We were also pleasantly surprised to see that the model’s interpretations for PC 20, which captures significantly less variance, still remained relatively consistent each separate call to the model (each time the model suggested that PC 20 captured a rare subpopulation of B cells that are supporting massive antibody production).

It is important to note that during first iterations of this experiment, when using the GPT-4o mini, the consistency was significantly worse, especially for PC 20 results. This suggests that at the minimum, the user should test more than one model in their individual pipelines.

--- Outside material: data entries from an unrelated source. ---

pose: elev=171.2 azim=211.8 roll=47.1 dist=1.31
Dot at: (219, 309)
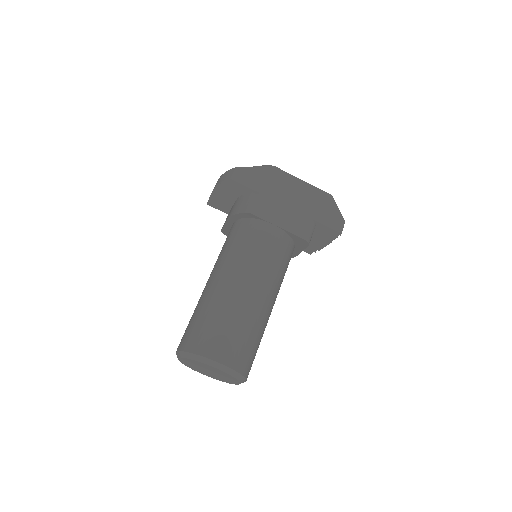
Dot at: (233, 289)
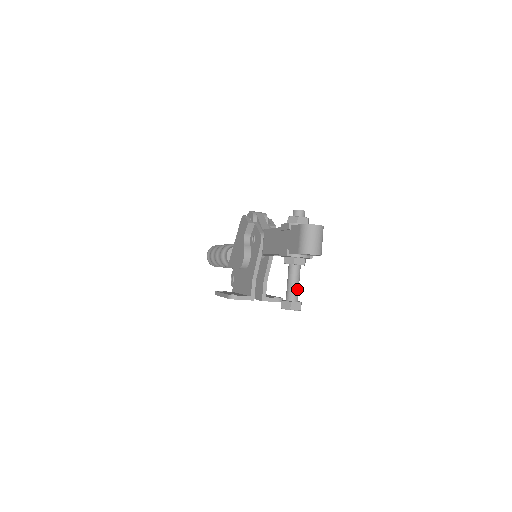
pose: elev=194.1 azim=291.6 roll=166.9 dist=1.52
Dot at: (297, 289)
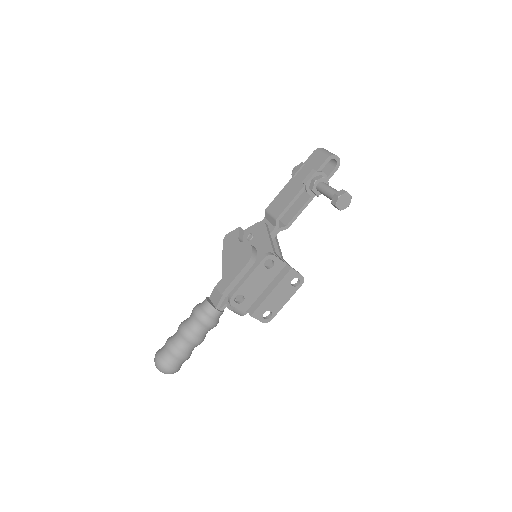
Dot at: occluded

For the 30 gene input responses, we compared the biological interpretations for each PC to a plot in which it’s plotted again PC 1, with a color key for cell-type annotations, in order to get a feel for how the biological interpretations could be captured in the scatter of the cell populations along the y axis.

We observed that any variation captured by the PC on the cell-population level was also captured in the PC plots. However, it was difficult to verify the PC-captured variation suggested by the LLM if it had to do with cell-intrinsic traits that may transcend cell type, as the color key only differentiated by cell type.

Overall, we were able to show that there is in fact valuable information contained in the PCs past 1 and 2, and their respective PC loadings. The interpretations of some of the PCs beyond PC2 suggest that subtle, inter-population state and secretory changes can be caught by a PC that would otherwise may have been hidden by hard cluster boundaries, and the standard cluster vs not-cluster DEG analysis (e.g. FindAllMarkers).

The LLM responses using a good reasoning model were also quite consistent, which alleviates doubt surrounding hallucinations (though the user should remain vigilent).

Taken together, this “PC loadings to LLM” pipeline could be a beneficial step to add to the bioinformatician’s toolkit to encounter previously hidden insights in single cell data.